• _WORK ITEM_
Copy out the lines starting with the one that contains "How many bars are there in total?" and running through the last of the lines, including both ends. Omit the pictures.

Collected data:
────────────────────
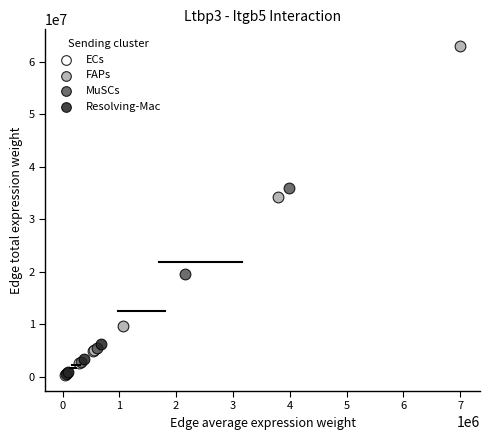

Which series has the widest spread of Y values?

FAPs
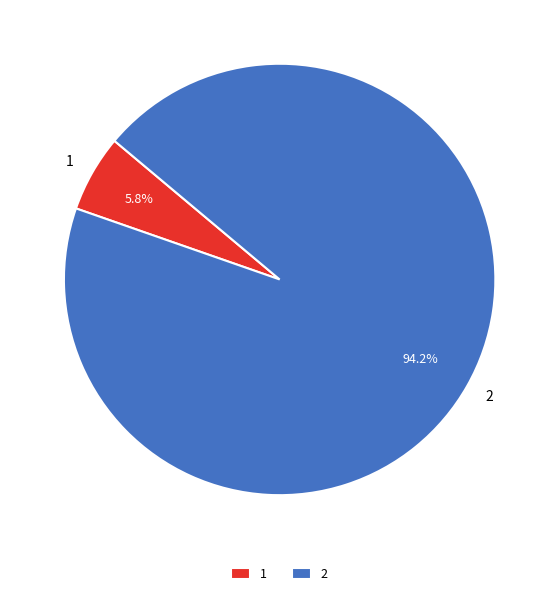

To the nearest percent, what is the difference between the largest and smallest slice percentages?

88%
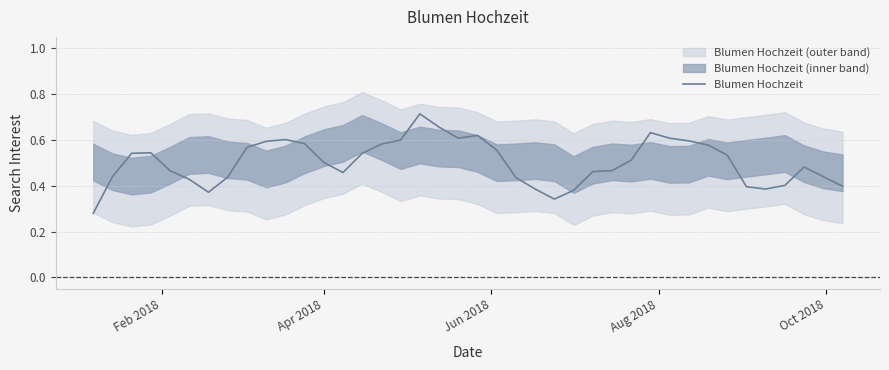

How many points are lower than both their immediate neighbors (excluding endpoints)?

5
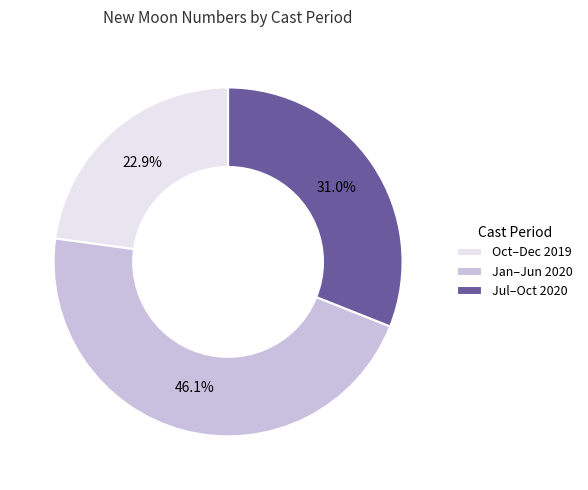

What percentage is NOT represented by Oct–Dec 2019?

77.1%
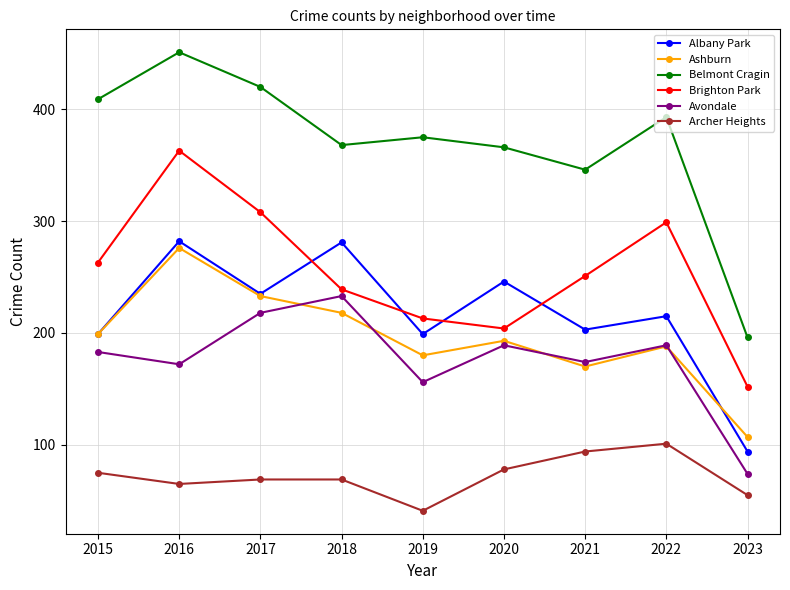

What is the average value of the Brighton Park series?

255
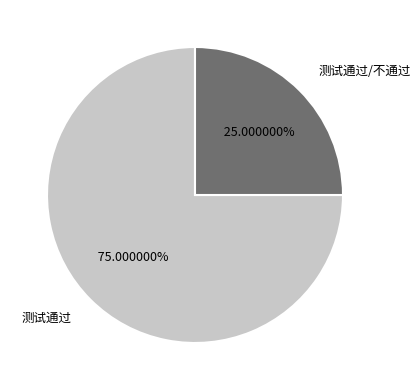

How many slices are in this pie chart?

2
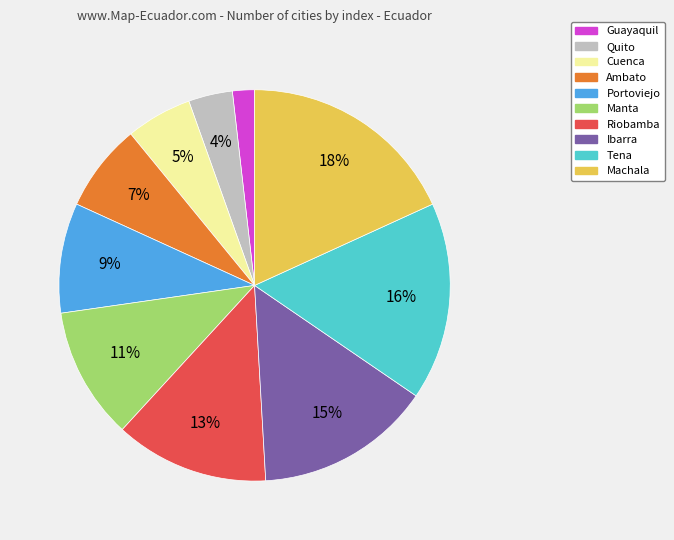

Is it true that Manta is 11% of the pie?

True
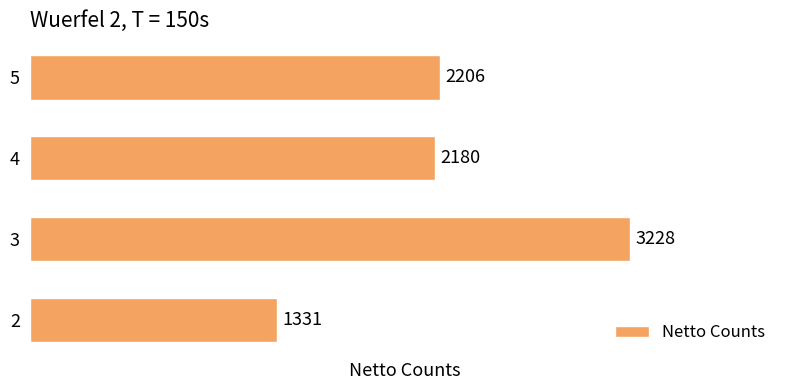

How many bars are there in total?

4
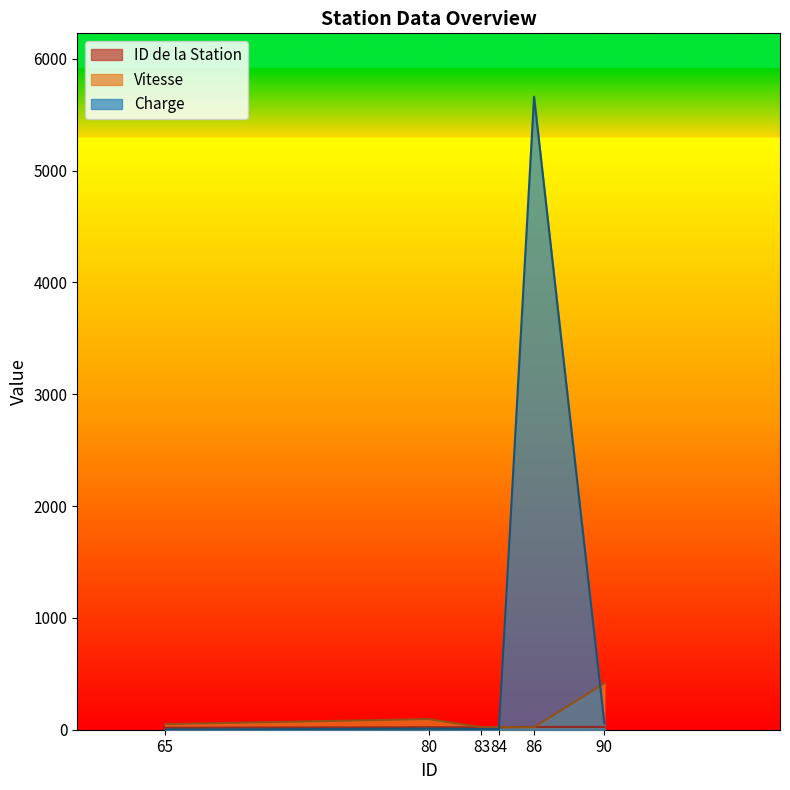

What is the difference between the second highest and second lowest values in the Vitesse series?

72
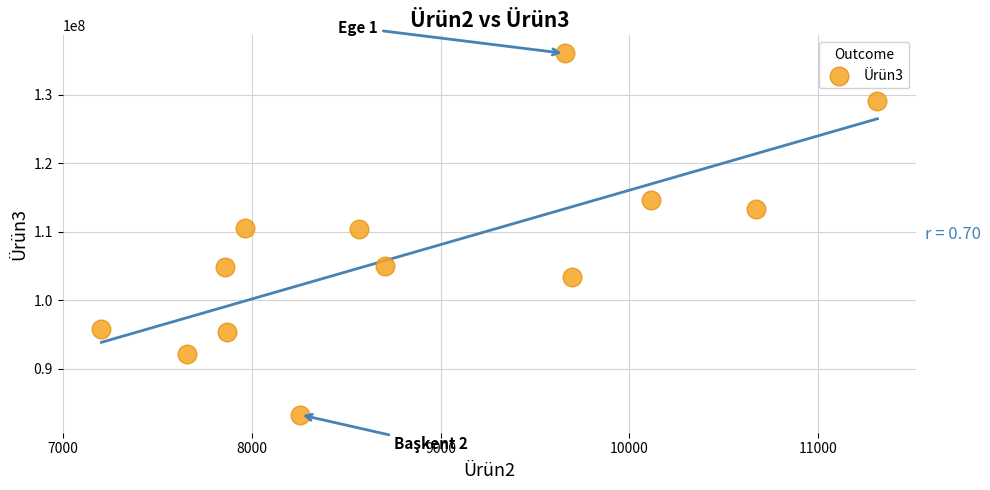

What is the range of Y values (max minus min)?

52690003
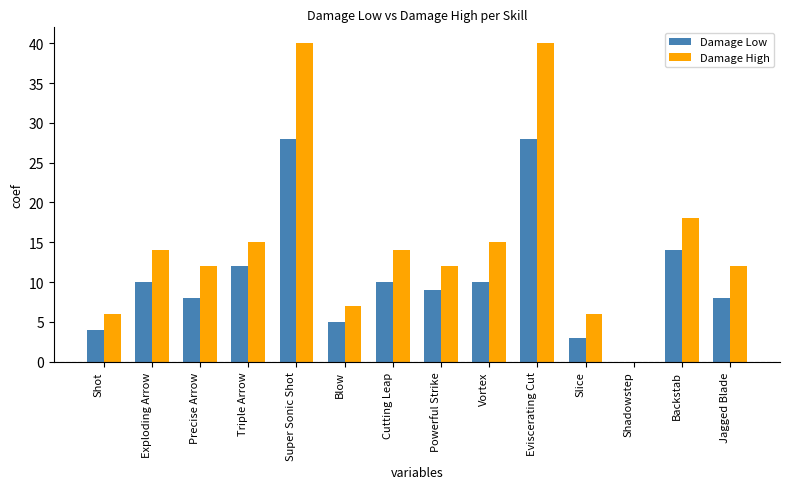

Is it true that Damage High equals 12 at Powerful Strike?

True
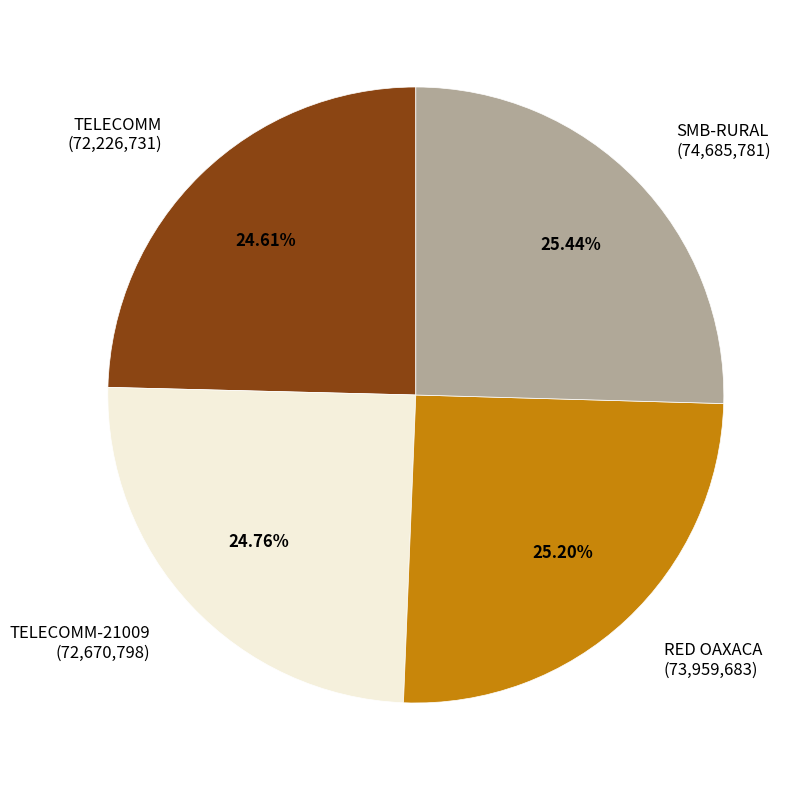

Approximately how many times larger is the value at RED OAXACA (73,959,683) compared to SMB-RURAL (74,685,781)?

1.0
────────────────────
• _SOLVED PROBLEM_
How many bars are there in total?

4

What is the difference between the second highest and second lowest values in the Vitesse series?

72

What is the range of Y values (max minus min)?

52690003

Is it true that Damage High equals 12 at Powerful Strike?

True

Approximately how many times larger is the value at RED OAXACA (73,959,683) compared to SMB-RURAL (74,685,781)?

1.0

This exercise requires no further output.